▶ [Record set]:
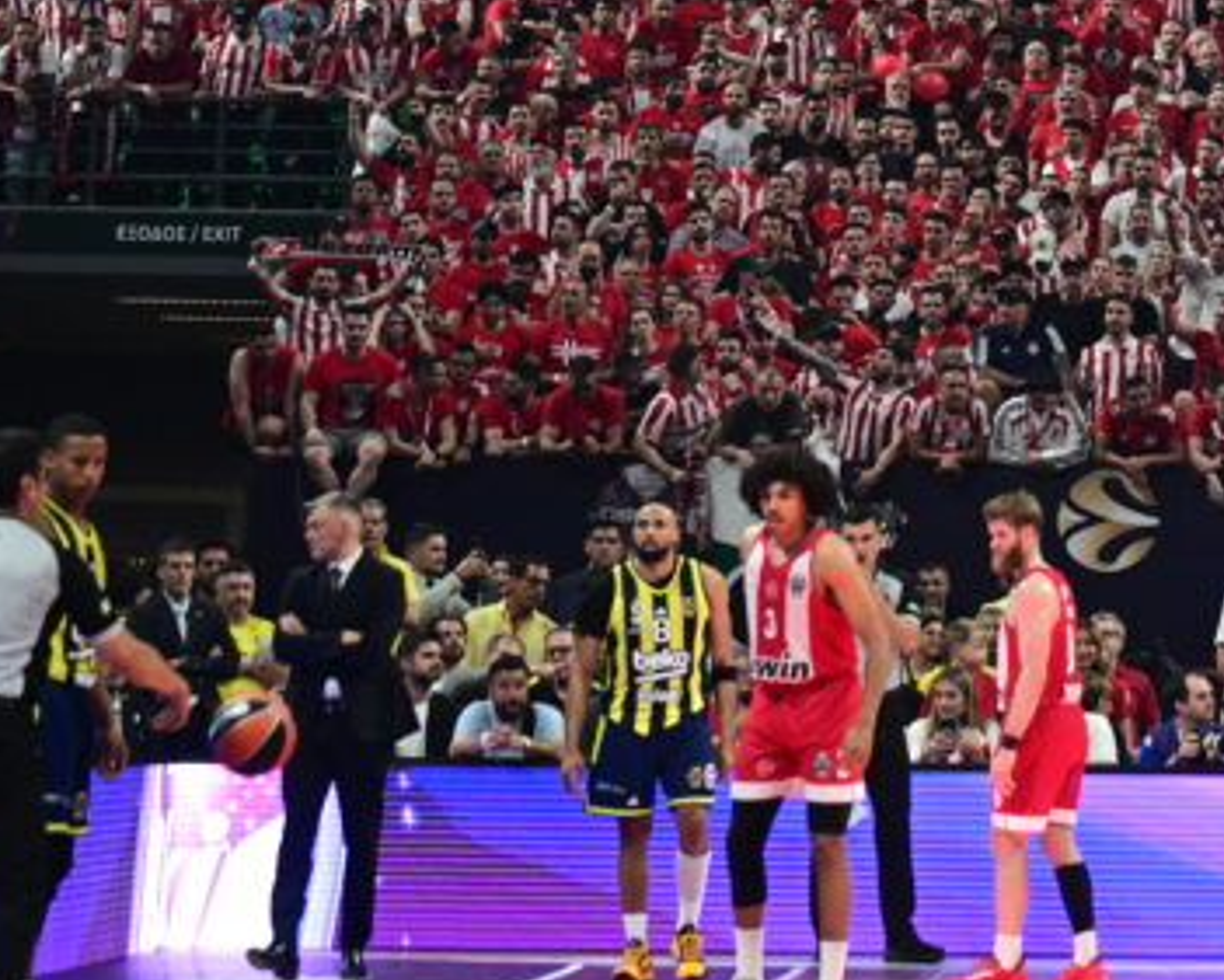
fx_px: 6740
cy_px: -258
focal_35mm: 186
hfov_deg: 10.0
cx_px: 1894
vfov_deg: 8.2
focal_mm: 58
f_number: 3.2
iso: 2500
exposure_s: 1/400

▶ [Task goal]: Your answer should be an exact copy of the records above, with no pictures in it.

▶ [Exercise solution]:
fx_px: 6740
cy_px: -258
focal_35mm: 186
hfov_deg: 10.0
cx_px: 1894
vfov_deg: 8.2
focal_mm: 58
f_number: 3.2
iso: 2500
exposure_s: 1/400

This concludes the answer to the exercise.